Black Quantum Futurism is a multidisciplinary collaboration between the two artists Camae Ayew and Rasheedah Phillips. The duo explores the intersections of futurism, creative media, DIY aesthetics and activism in marginalised communities through an alternative temporal lens. Their work focuses on personal, cultural, familial and community cycles of experience, and their methods of expression range from writing, music, film, visual art and creative research projects.

The jury for this second edition of the prize was formed by Monica Bello, curator and head of Arts at CERN, Stefanie Hessler, director of the Kunsthalle Trondheim, Lluís Nacenta, director of Hangar, Rosa Pera, independent curator, and Helga Timko, accelerator physicist at CERN.


Residency in Geneva and Barcelona

The residency is scheduled to take place in the summer of 2021. Its aim is to invite artists to think, debate, get informed and inspired, and to understand the challenges of fundamental research and the big questions of physics today. Within this framework and thanks to the prize, the winners will first carry out a two-month residency at CERN, the European Particle Physics Laboratory located in Geneva, and one month in Barcelona, at the Hangar Centro de Producción e Investigación de Artes Visuales, where they will also be in contact with the city’s scientific laboratories during their stay.

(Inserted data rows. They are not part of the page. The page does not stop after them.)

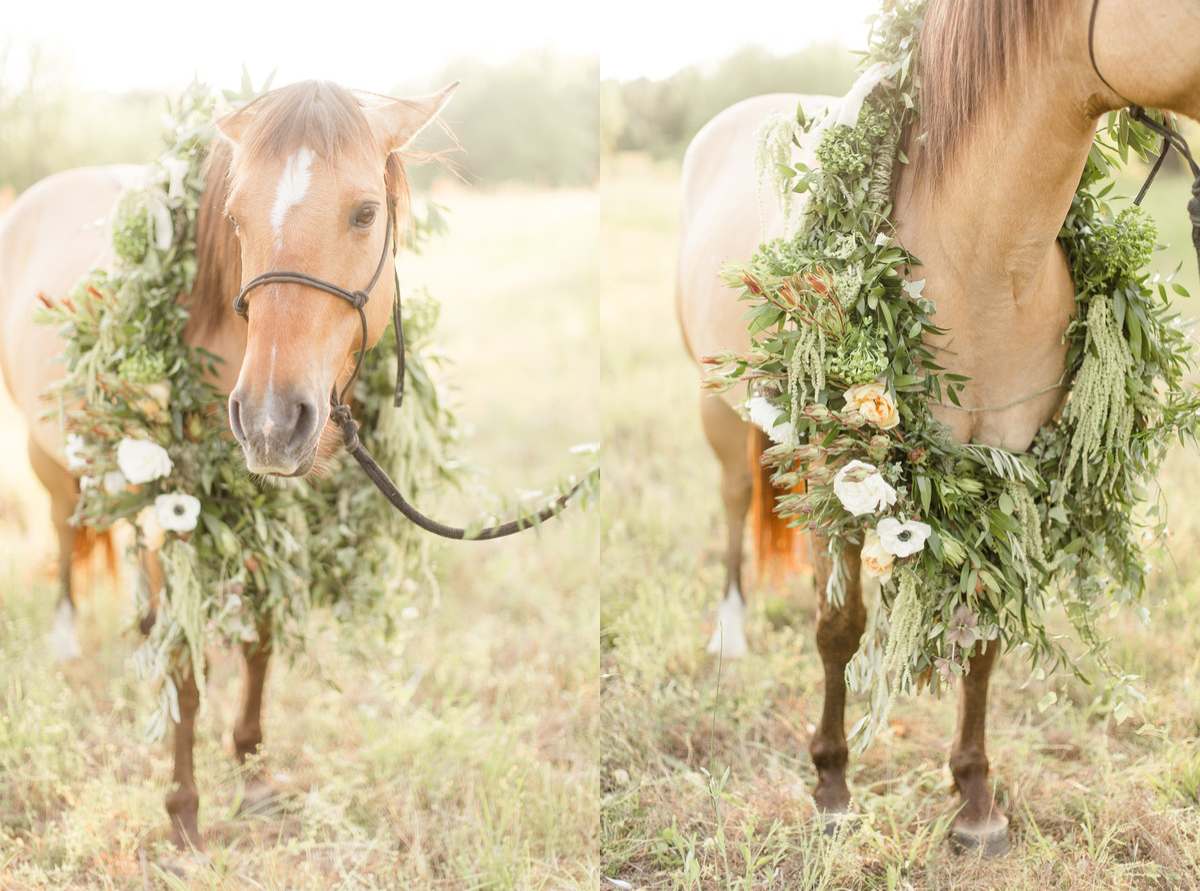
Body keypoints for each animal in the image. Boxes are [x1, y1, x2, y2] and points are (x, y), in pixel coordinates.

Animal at [0, 78, 453, 850]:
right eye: (236, 219)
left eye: (366, 212)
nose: (271, 421)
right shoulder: (182, 509)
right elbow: (188, 666)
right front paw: (183, 807)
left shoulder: (268, 518)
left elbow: (260, 643)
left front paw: (253, 773)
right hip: (56, 459)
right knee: (65, 531)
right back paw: (66, 639)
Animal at [681, 0, 1200, 859]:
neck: (985, 261)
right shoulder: (838, 469)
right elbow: (839, 626)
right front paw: (831, 788)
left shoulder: (1007, 476)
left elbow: (983, 639)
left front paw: (975, 801)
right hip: (718, 411)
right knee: (730, 503)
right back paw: (729, 633)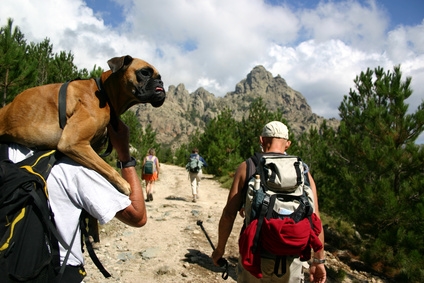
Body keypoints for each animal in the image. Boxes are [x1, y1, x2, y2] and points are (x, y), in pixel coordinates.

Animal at [0, 56, 166, 196]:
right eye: (144, 72)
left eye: (160, 78)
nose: (161, 84)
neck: (103, 92)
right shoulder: (73, 143)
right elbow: (107, 168)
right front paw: (123, 184)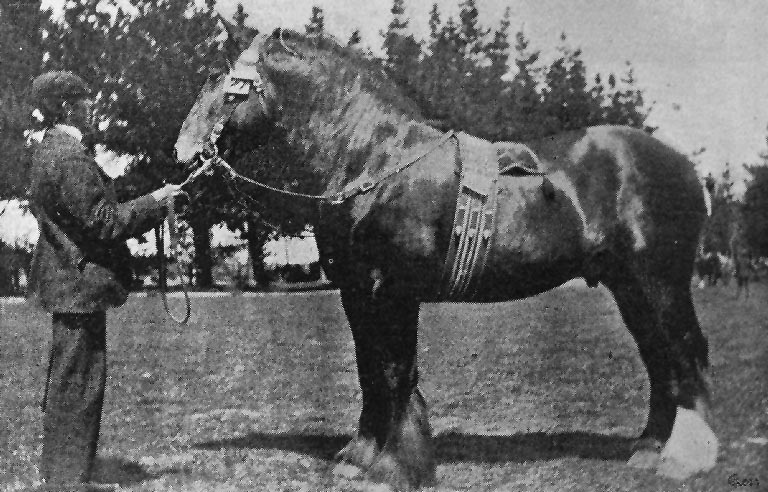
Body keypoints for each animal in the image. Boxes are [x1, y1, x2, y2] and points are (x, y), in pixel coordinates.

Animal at [174, 27, 720, 492]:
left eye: (230, 88)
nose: (183, 152)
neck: (376, 160)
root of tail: (686, 168)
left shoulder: (393, 289)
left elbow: (396, 370)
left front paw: (394, 466)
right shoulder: (357, 292)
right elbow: (370, 369)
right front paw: (359, 457)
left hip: (659, 283)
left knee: (684, 352)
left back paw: (684, 458)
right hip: (629, 288)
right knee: (659, 360)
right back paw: (650, 449)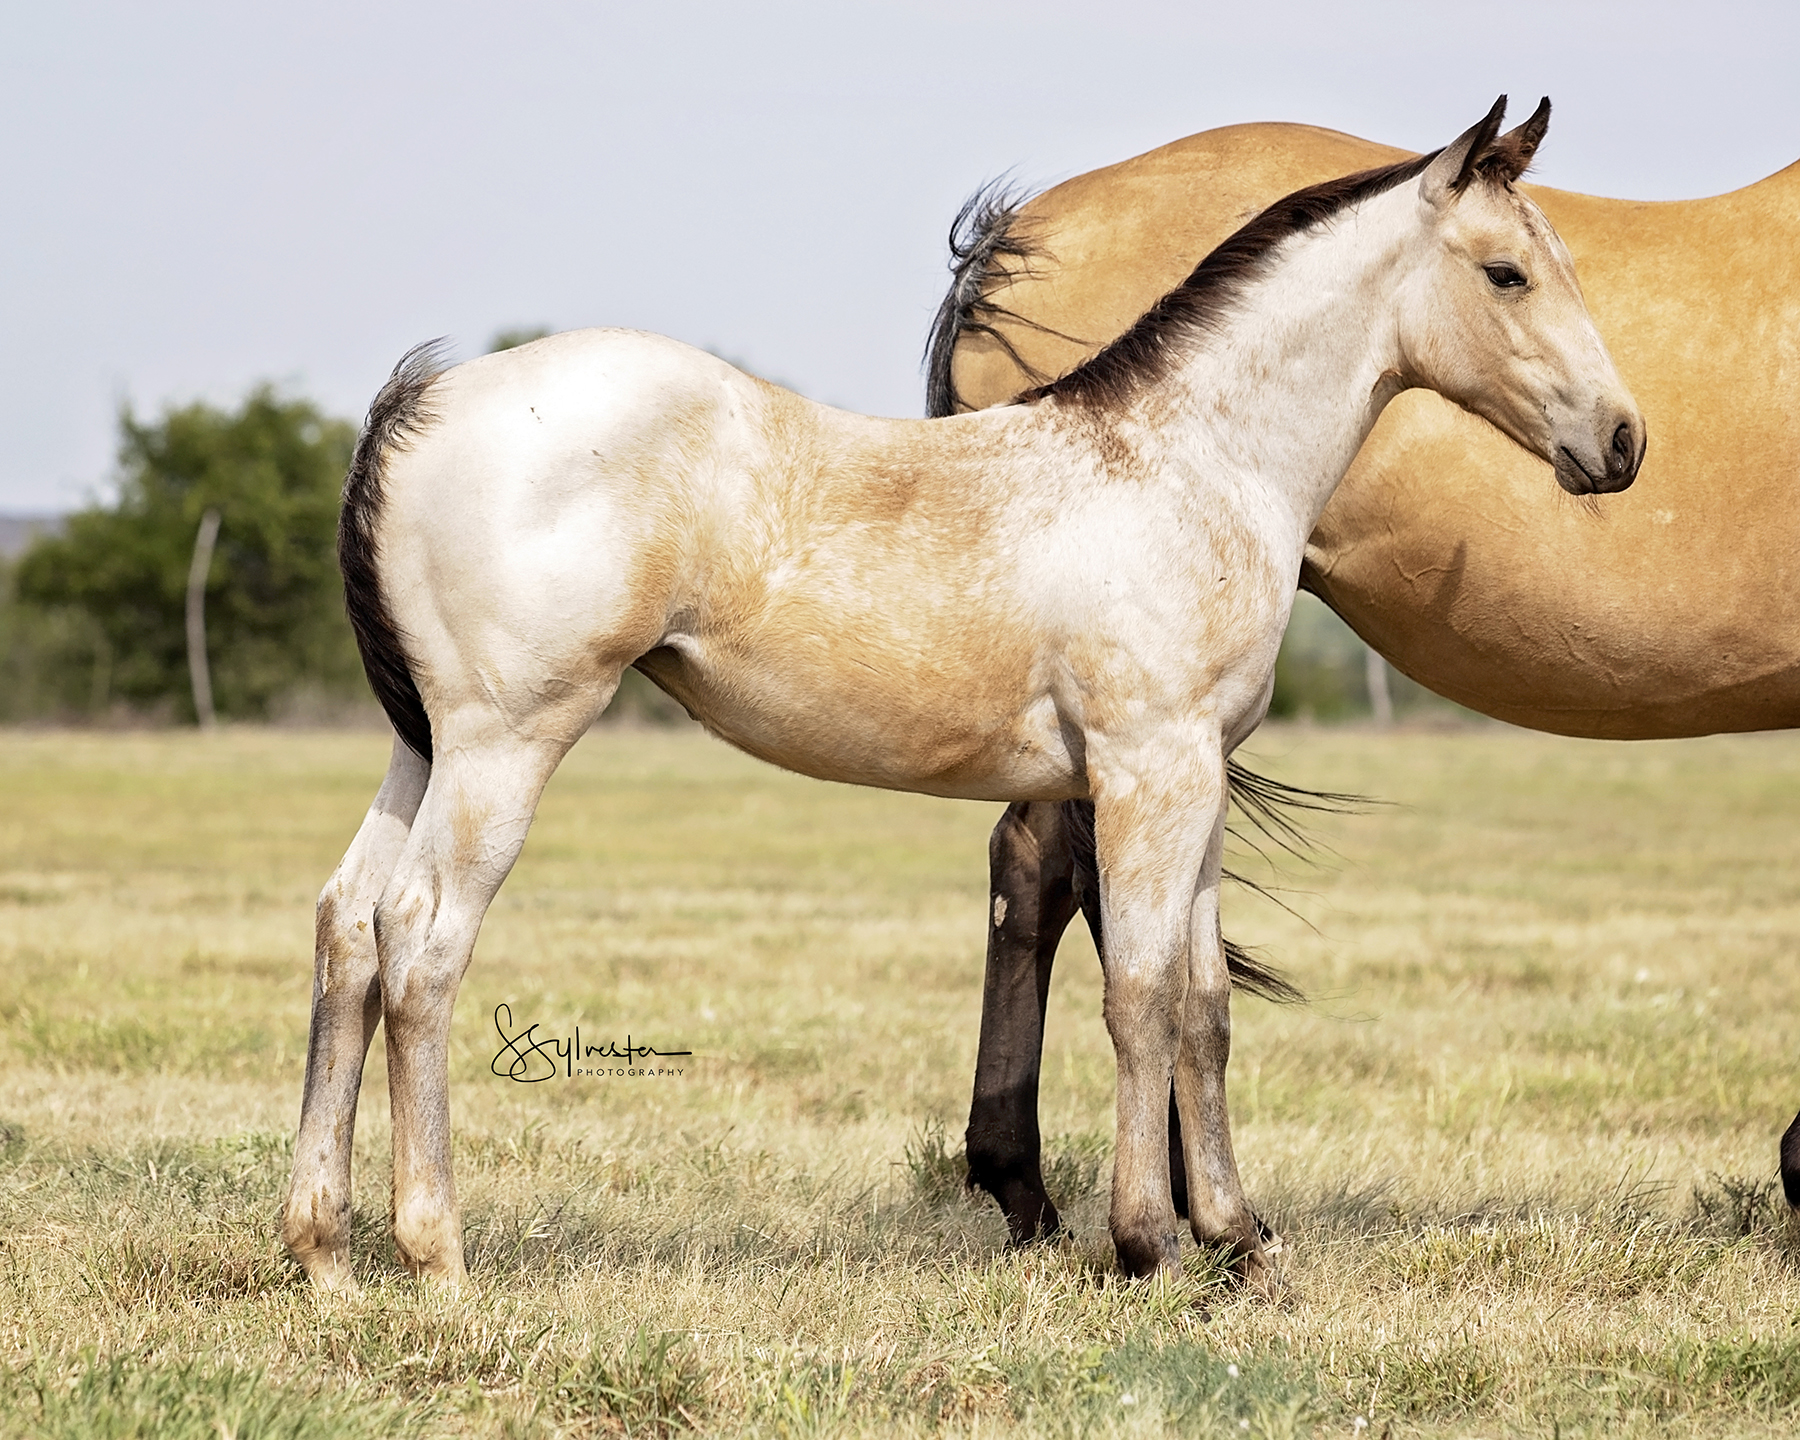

Specifically, the award will allow Ayew and Phillips to further their research and produce a new artwork based on their proposal entitled CPT Symmetry and violation. In physics, CPT symmetry stands for charge symmetry, parity and time reversal. “The project seeks to understand the ways in which quantum physics can influence the way people think, experience and measure time in everyday reality, exploring the possibilities that quantum physics offers beyond the limitations of traditional, linear notions of time,” the artists explain.

In Barcelona they will be able to further their research through dialogue with Hangar, research centres and universities, and will be able to engage with a wide range of cultural and scientific communities in the city.


Honourable Mentions

In this edition of the Collide Award, the jury has also awarded three honourable mentions to Rosa Barba (Italy, based in Berlin), Tania Candiani (Mexico, based in Mexico City) and Dennis Dizon (Philippines, based in Barcelona). All three will be invited to participate in the Arts at CERN Guest Artist programme, with a short stay at the Lab to investigate ideas that can support their proposals.